Nascido em São Fidélis, em 25 de outubro de 1950, Dom Fernando Rifan é uma das figuras mais marcantes e singulares da Igreja Católica no Brasil contemporâneo. Sem dúvidas, falamos de um personagem histórico do catolicismo romano e que merece uma pesquisa biográfica.
Formado sob a orientação de Dom Antônio de Castro Mayer, bispo de Campos e um dos principais expoentes do tradicionalismo católico no país, Rifan foi, desde o início, um sacerdote profundamente fiel à doutrina e à liturgia pré-conciliares. Homem de sólida formação e temperamento firme, destacou-se como um padre aguerrido na defesa do modelo de Igreja anterior ao Concílio Vaticano II, comprometido com a preservação da Missa Tridentina, da teologia clássica e da disciplina eclesiástica tradicional. Sua fidelidade a Dom Mayer o tornou uma referência para os setores conservadores do catolicismo brasileiro nas décadas de 1980 e 1990.
Durante esse período, Rifan foi uma das principais vozes do movimento tradicionalista de Campos, lutando para manter viva a herança litúrgica e teológica que julgava essencial à identidade católica. Atuou ao lado dos chamados “padres de Campos”, grupo que resistiu às reformas conciliares e buscou preservar a forma antiga da Missa e o espírito da Igreja de Trento. Era um tempo de combates e tensões, no qual Rifan se destacou como um defensor intransigente do modelo de igreja pré Vaticano II, profundamente convicto de que a fidelidade ao passado era condição para a continuidade da fé. Sua postura combativa, porém sempre racional, o fez ser admirado até por quem discordava de suas posições devido a sua inteligência.
Com o passar dos anos, e especialmente após sua elevação ao episcopado em 2002, Dom Rifan passou a representar um novo momento da história do conservadorismo católico no Brasil. Ao ser nomeado pelo Papa João Paulo II como bispo da recém-criada Administração Apostólica Pessoal São João Maria Vianney, tornou-se o símbolo de uma reconciliação possível entre o mundo tradicionalista e a Santa Sé.

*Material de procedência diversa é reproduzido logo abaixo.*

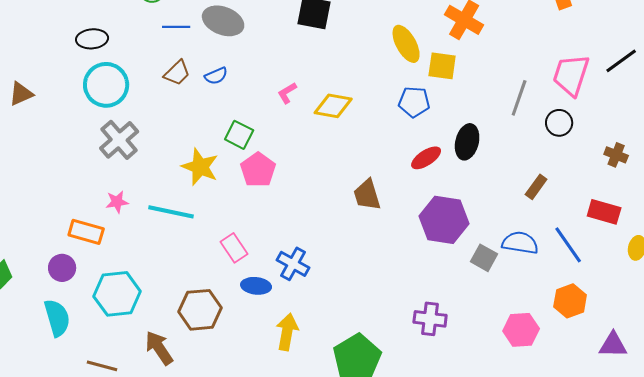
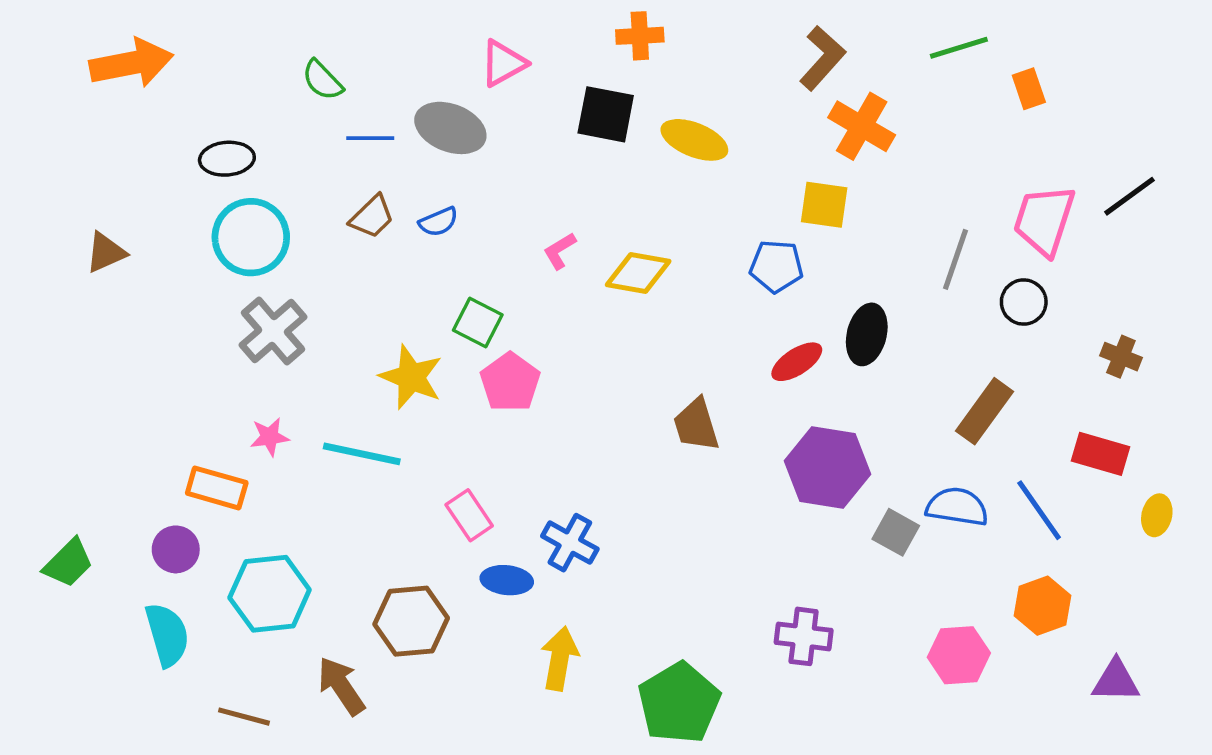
yellow ellipse: (406, 44) -> (694, 140), moved, turned -39
brown rectangle: (536, 187) -> (984, 411), size x1.5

O padre aguerrido de outrora deu lugar ao bispo moderado, consciente de que a fidelidade à Tradição não deveria significar isolamento, mas comunhão com a Igreja, na perspectiva de que o Concílio Vaticano II seria um evento na continuidade da Igreja. Aquele que antes fora combatente tornou-se, agora, mediador, um construtor de pontes entre Roma e os fiéis apegados à liturgia antiga.
Essa transformação, longe de representar incoerência, mostra uma abertura de Dom Rifan à transigência. Ele compreendeu que a Missa Tridentina poderia coexistir harmoniosamente com a obediência ao Papa, e que a verdadeira Tradição não se opõe à autoridade, mas se apoia nela. Desde então, tem sido um símbolo de equilíbrio dentro da Igreja, mostrando que é possível viver o catolicismo tradicional sem cair no cisma, mesmo nos pontificados mais reformistas, como os anos do papa Francisco. Sua atuação pastoral, marcada pela serenidade e pela diplomacia, fez dele uma figura de respeito tanto em Roma quanto no Brasil.
Dom Rifan também se tornou um personagem peculiar dentro da Conferência Nacional dos Bispos do Brasil (CNBB), instituição de perfil majoritariamente progressista. Em meio a um ambiente frequentemente identificado com posições teológicas e sociais de centro-esquerda, ele conseguiu manter sua identidade tradicional, praticando uma pastoral fiel à liturgia e à moral católicas clássicas. Essa convivência, nem sempre fácil, revelou sua capacidade de diálogo e seu desejo de manter a unidade da Igreja mesmo diante das divergências. Apesar de críticas vindas de setores ultraconservadores, que o acusam de ter se “brandado” demais, sua moderação se tornou um testemunho vivo de fidelidade inteligente e de realismo eclesial.
Por tudo isso, Dom Fernando Arêas Rifan é um marco na história do catolicismo brasileiro e ocidental, desde padre combativo a bispo conciliador. Ele neste momento viaja para Roma para se encontrar com o papa Leão XIV e sua trajetória expressa o drama e a esperança do catolicismo contemporâneo – preservar o passado sem romper com o presente.
Sua aposentadoria encerra um ciclo, mas deixa um legado de rara importância, o de provar que é possível ser tradicional e obediente, conservador e fiel à comunhão. O seu sucessor, seja bispo ou padre, herdará uma missão difícil, mas grandiosa. Continuar a testemunhar que, entre o zelo pela Tradição e a obediência a Roma, há um caminho de fidelidade e sabedoria que Dom Rifan trilhou com coragem, fé e prudência.